**Assigned task**
Type out the data exactly as given. Skip any image.

#### Material supplied ####

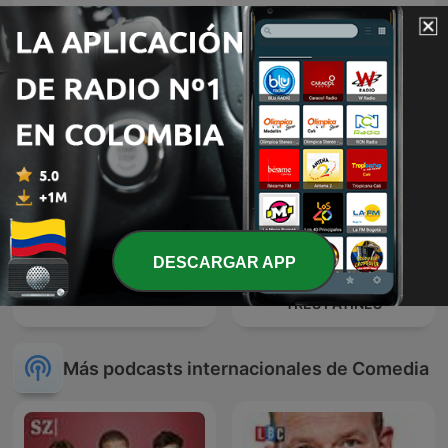
El Gallo Pódcast
La Tremenda Corte
DESCARGAR APP
LA TREMENDA CORTE
Humor en la Cadena SER
TRES PATINES
Más podcasts internacionales de Comedia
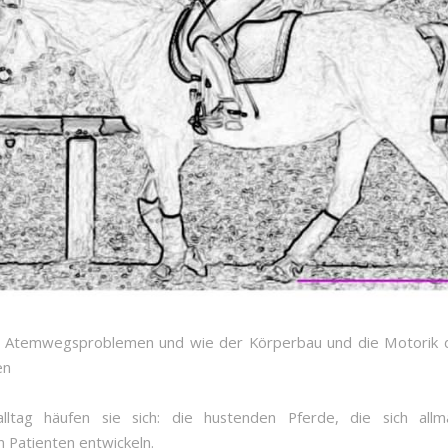
t Atemwegsproblemen und wie der Körperbau und die Motorik 
en
alltag häufen sie sich: die hustenden Pferde, die sich allm
n Patienten entwickeln.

####

**Reply**
El Gallo Pódcast
La Tremenda Corte
DESCARGAR APP
LA TREMENDA CORTE
Humor en la Cadena SER
TRES PATINES
Más podcasts internacionales de Comedia
t Atemwegsproblemen und wie der Körperbau und die Motorik 
en
alltag häufen sie sich: die hustenden Pferde, die sich allm
n Patienten entwickeln.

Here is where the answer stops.